### SUPPLIED TEXT

Are you looking at the file I uploaded? There should be /bin/sdb and /bin/cshell, which contain much of the default configuration logic, and a /lib/libmotopia.so, which has the interface used to access the NVRAM (the actual access code is in the kernel space).

I also got a device (a 4111N) and I have a full filesystem dump for it.

At this point I'm about 95% sure that none of the firmwares shipped since 2013/14 or so have the code we want (not unless it is crippled and/or well hidden.) Still looking at older versions. I have some educated guesses as to how the password is generated, but I can't come up with a working algorithm. There's most likely a MD5 of either the serial number or the mfg timestamp (plus an unknown salt) involved. I'm trying to organize my thoughts and I'll put it somewhere on the web to keep this thread from getting too far off-topic.

### THE REQUEST
Extend the post about the firmware files and the password-generation algorithm, beginning right after its last sentence. The lines that come next have no connection to this text.

Collection entries

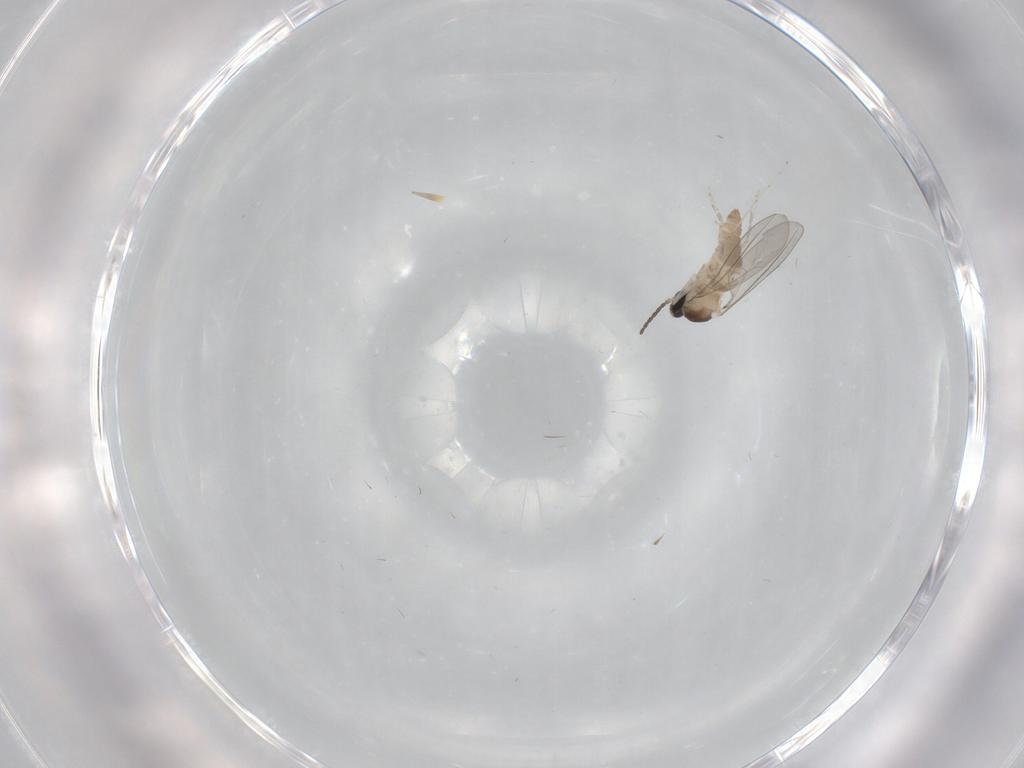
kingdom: Animalia
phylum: Arthropoda
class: Insecta
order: Diptera
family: Cecidomyiidae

### RESPONSE TO THE TASK
Unless the exact algorithm can be worked out, fartboxes approach may be the best we have Sad

devilsadvocate Wrote:Let us know if you find any CIA planted backdoors in any of these firmwares.  This could get very interesting.


As I understand the leak, that's not something they'd plant in regular firmwares. That's more along the lines of uploading a modified version of firmware with spying capabilities onto an otherwise pristine device. To do that, you'd typically need to connect to the router via wi-fi first. (Which is not to say there aren't any backdoors in these firmwares.)